Asthma, a chronic lung disease that affects millions of people worldwide, has no cure despite the availability of treatments to manage symptoms. However, recent research has identified a potential unexpected cause of asthma that could lead to new ways to combat the disease. Scientists have discovered a glitch in the mechanical process that drives the turnover of epithelial cells lining the lungs, known as cell extrusion. This physical force may be responsible for chronic asthma attacks, and a better understanding could potentially lead to more effective treatments for the disease.
Cell extrusion is the process by which epithelial lung cells replicate, causing overcrowding and increased pressure. Weaker cells are then ejected from the layer, maintaining a healthy epithelial lining in the airways. Previous research has hinted at the involvement of this process in asthma, but researchers have traditionally focused on other triggers of the disease. With asthma affecting a significant number of people globally and often contributing to severe health issues, understanding the role of cell extrusion in the development of the disease could be crucial.
A study conducted by cell biologist Jody Rosenblatt and her team explored the link between asthma and cell extrusion. Through experiments on living mouse lung cells and human airway samples, they discovered that asthma attacks could lead to severe cell extrusion, mucus buildup, and damage in the airways. The pressure from asthma attacks can trigger a vicious cycle of cell death, damage, and future attacks, highlighting the potential impact of this mechanical process on disease progression.
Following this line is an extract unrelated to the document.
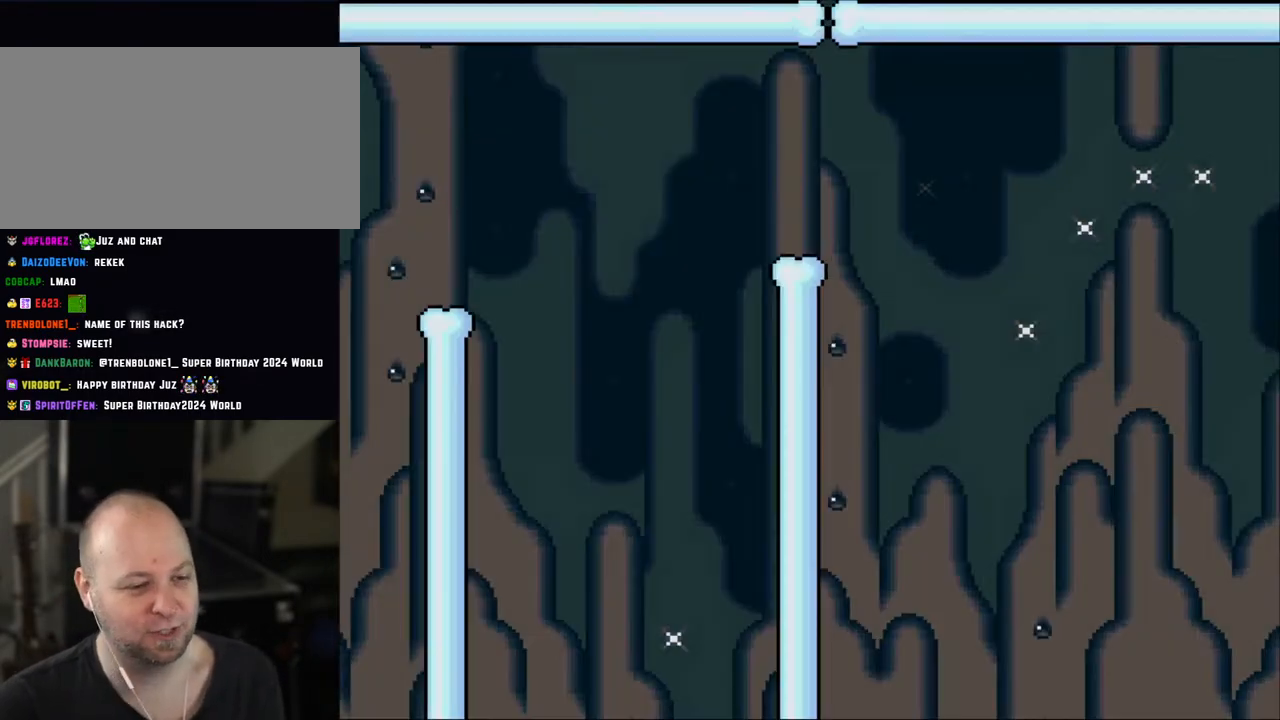
{"buttons": ["Y", "DPAD_RIGHT"], "events": [[450, "DPAD_RIGHT", "down"]]}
Treatment with traditional asthma drugs, such as albuterol, was found to ease airway constriction during asthma attacks but did not reverse the resulting damage. Relaxing the airways with albuterol may create gaps in the epithelial lining, making individuals more susceptible to allergens and irritants. This could explain why some people with asthma report feeling worse over time despite medication, as the underlying damage persists.
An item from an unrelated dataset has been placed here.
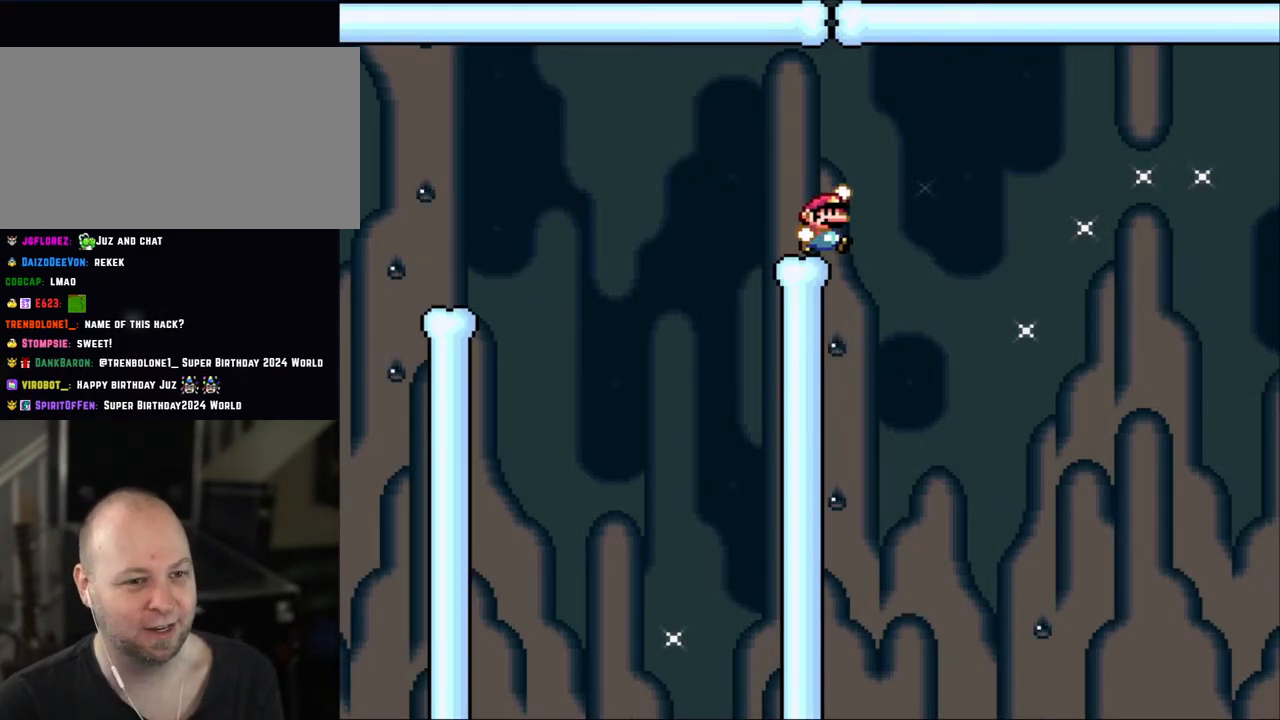
{"buttons": ["B", "Y", "DPAD_RIGHT"], "events": [[100, "B", "down"], [200, "B", "up"], [350, "B", "down"]]}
Further experiments involving the inhibition of piezo1, a protein that senses mechanical pressure in epithelial cells, showed promising results. Blocking these cell receptors reduced excess cell extrusion, inflammation, and mucus production, suggesting a potential avenue for preventing asthma-related damage. Continued research is needed to explore the clinical applications of these findings in both animal models and human patients.
Overall, this research provides a valuable insight into the role of mechanical forces in the development and progression of asthma. Understanding how physical processes impact disease pathology could lead to novel treatments that target the underlying cause of asthma rather than just managing symptoms. This work represents a step towards more personalized and effective therapeutic approaches for individuals living with asthma.